Now that international travel has resumed, many South Africans are following through on their plans to emigrate, and a large portion of these soon-to-be expats still own property here.

Depending on the visa routes they are taking, the countries they are moving to, and the amount of start-up capital they need on the other side, some of them have no choice but to sell their homes to finance the relocation. Others, however, are in positions where they can hold on to their properties in South Africa, but are not sure whether they should.

Although this option gives one a back-up plan in case their overseas venture does not work out, or allows them to use the property as a holiday home or even one in which to retire, the choice of whether to sell or let can be a difficult one.


Let it go?

Although your decision depends on your financial health, in some cases it is advisable to sell as emigration is already a stressful process and liquidating assets can go a long way to sustaining you through your first year or two in a new country. It can also be financially and emotionally distressing if you need to spend money maintaining the property. If you do not have a trusted agent on your side then you will need to manage tenants on your own from afar, and that can be difficult when regular inspections need to be done or when dealing with a defaulting tenant.

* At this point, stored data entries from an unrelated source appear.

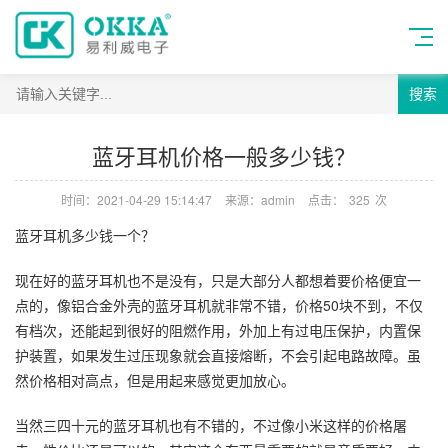
搜索
蓝牙耳机价格一般多少钱？
时间：2021-04-29 15:14:47
来源：admin
点击：
325
次
蓝牙耳机多少钱一个？
现在好的蓝牙耳机也不是没有，只是大部分人都想着要价格便宜一
点的，像铝合金外壳的蓝牙耳机就非常不错，价格50块不到，不仅
有档次，还能起到很好的阻燃作用，外加上有过电压保护，内置保
护装置，如果发生过压现象就会直接熔断，不会引起电路故障。虽
然价格相对高点，但是用起来感觉更加放心。
当然三四十元的蓝牙耳机也有不错的，不过像小米这样的价格屠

It’s difficult enough to emigrate and adapt to a new life without having to worry about a property in South Africa, what your tenants may be doing, and what problems there may be in terms of erratic municipal services, even if you have an excellent rental property manager. If you really want a rental property, rather buy one close to where your new home is.

It is also becoming difficult to find quality tenants. There are strict income, employment and payment record verification procedures in place to protect landlords and, in some areas, up to 70% of prospective renters are not making it through these checks.


Keep it?

If you do, however, want to keep your property and let it, you should never try to manage it from a distance without the help of a qualified and experienced rental manager who you trust. You also need to prepare in advance and take care of property repairs and maintenance issues before the property is let and ensure that you keep in line with rental pricing trends.

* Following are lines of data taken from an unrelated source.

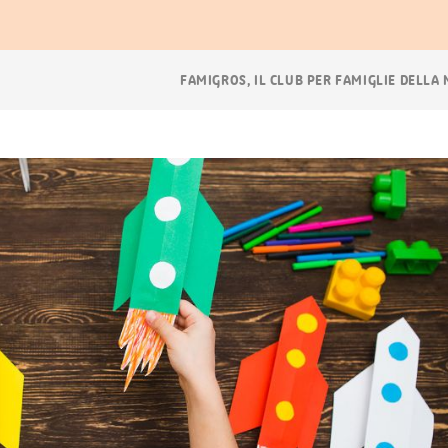
Navigazione
FAMIGROS, IL CLUB PER FAMIGLIE DELLA
breadcrumb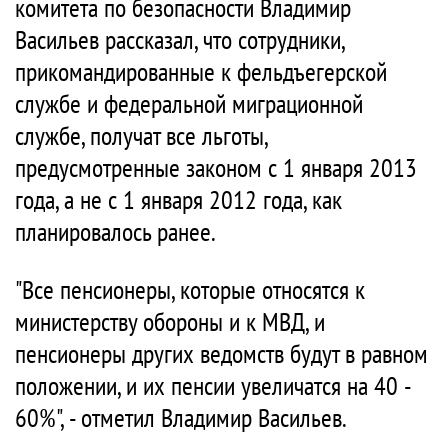
комитета по безопасности Владимир
Васильев рассказал, что сотрудники,
прикомандированные к фельдъегерской
службе и федеральной миграционной
службе, получат все льготы,
предусмотренные законом с 1 января 2013
года, а не с 1 января 2012 года, как
планировалось ранее.
"Все пенсионеры, которые относятся к
министерству обороны и к МВД, и
пенсионеры других ведомств будут в равном
положении, и их пенсии увеличатся на 40 -
60%", - отметил Владимир Васильев.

Furthermore, if you are letting your home fully furnished, you need to prepare an inventory of all the furniture and equipment, and the tenant needs to sign an acknowledgement of the inventory at the incoming inspection. Like any other investment, the key lies in intelligent asset management. Having a rental expert on board can help minimise risks and maximise returns in the long term, allowing a stress-free rental.


What if the move is urgent?

Whether it is better to sell or let your property will also depend on the urgency of your move. There is adequate demand in the market in most areas to be able to sell, especially in the price bands below R2 million, so you should be able to attract offers, provided the property is priced in line with the current market. The difficulty with keeping a rental property when you emigrate is that you are not here to look after it.

If you need to sell your home quickly because of relocation deadlines, the key factor is pricing, so start off with a valuation and then ensure your property is priced correctly to sell. You should also sign a mandate with an agent. With a sole mandate, your agent can afford to give your property their full attention because they’re guaranteed the commission from the sale. That means they’re not going to shy away from spending more time and money on marketing or putting more effort into negotiations.